* [TASK DATA]:
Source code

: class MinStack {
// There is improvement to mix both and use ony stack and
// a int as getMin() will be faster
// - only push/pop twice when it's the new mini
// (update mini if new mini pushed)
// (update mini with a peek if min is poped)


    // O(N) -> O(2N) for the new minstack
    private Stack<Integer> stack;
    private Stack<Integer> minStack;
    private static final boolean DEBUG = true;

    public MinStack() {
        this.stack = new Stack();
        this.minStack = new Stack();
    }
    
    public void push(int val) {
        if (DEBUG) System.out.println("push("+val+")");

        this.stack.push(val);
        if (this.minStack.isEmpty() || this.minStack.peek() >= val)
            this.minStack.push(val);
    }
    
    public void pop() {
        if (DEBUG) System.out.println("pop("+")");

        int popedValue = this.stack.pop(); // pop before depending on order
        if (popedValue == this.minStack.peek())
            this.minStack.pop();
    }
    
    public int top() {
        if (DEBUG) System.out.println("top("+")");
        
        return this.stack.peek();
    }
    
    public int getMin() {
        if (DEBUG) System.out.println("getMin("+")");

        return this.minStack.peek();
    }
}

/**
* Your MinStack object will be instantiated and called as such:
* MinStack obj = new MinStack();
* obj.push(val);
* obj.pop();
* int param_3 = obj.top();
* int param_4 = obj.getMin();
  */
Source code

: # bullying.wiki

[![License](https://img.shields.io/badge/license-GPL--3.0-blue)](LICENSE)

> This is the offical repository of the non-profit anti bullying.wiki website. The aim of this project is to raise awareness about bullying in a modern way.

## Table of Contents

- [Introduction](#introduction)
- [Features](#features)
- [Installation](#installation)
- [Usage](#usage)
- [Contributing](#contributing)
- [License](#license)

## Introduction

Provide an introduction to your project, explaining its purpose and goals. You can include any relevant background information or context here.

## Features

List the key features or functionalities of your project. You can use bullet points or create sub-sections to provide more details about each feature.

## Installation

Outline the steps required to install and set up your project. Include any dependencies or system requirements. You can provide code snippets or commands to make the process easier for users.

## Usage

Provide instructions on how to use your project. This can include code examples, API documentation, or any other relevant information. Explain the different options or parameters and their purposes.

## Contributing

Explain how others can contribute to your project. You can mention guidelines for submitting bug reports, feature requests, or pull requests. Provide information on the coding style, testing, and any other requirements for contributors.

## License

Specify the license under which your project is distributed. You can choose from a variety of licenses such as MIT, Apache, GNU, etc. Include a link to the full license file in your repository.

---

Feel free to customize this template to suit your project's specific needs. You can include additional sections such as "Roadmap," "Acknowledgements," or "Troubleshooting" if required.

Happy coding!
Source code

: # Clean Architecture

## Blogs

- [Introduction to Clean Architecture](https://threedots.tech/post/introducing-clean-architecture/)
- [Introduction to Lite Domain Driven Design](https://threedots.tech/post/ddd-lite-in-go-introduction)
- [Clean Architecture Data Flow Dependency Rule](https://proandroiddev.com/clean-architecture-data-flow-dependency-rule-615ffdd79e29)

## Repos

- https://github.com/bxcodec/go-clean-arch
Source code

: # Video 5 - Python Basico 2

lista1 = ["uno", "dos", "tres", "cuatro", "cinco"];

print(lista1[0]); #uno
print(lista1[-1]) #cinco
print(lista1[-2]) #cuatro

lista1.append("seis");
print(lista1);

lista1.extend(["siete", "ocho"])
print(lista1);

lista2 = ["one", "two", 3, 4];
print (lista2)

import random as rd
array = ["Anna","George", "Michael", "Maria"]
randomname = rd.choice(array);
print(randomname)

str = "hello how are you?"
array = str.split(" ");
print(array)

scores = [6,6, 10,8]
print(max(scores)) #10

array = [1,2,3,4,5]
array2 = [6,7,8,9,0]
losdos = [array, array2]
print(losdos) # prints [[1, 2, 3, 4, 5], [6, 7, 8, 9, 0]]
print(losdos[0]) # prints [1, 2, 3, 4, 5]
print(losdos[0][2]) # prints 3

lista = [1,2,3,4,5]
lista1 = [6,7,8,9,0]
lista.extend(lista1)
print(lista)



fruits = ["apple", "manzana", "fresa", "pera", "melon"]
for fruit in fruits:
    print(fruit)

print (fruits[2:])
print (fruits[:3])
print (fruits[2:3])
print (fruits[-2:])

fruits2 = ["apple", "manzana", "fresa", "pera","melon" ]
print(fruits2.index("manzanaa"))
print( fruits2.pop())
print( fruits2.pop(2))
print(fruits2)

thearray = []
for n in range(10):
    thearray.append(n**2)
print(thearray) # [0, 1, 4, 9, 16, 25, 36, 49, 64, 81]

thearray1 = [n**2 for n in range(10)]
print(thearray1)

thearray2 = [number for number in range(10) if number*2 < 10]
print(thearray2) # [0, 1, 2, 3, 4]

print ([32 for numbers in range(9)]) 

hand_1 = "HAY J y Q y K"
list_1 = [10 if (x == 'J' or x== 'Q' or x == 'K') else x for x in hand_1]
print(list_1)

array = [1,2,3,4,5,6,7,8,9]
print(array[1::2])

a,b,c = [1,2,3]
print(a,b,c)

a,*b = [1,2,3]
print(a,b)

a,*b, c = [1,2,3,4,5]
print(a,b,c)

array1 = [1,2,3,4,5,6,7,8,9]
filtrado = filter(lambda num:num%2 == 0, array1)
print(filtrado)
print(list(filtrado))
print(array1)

* [EXERCISE BRIEF]:
In the listing, edit everything from the line containing "print(lista1[0]); #uno" down to the line containing "print(randomname)" by changing "lista2" to "mixta" wherever it occurs, and return only those lines with all else unchanged.

* [REPLY TO THE TASK]:
print(lista1[0]); #uno
print(lista1[-1]) #cinco
print(lista1[-2]) #cuatro

lista1.append("seis");
print(lista1);

lista1.extend(["siete", "ocho"])
print(lista1);

mixta = ["one", "two", 3, 4];
print (mixta)

import random as rd
array = ["Anna","George", "Michael", "Maria"]
randomname = rd.choice(array);
print(randomname)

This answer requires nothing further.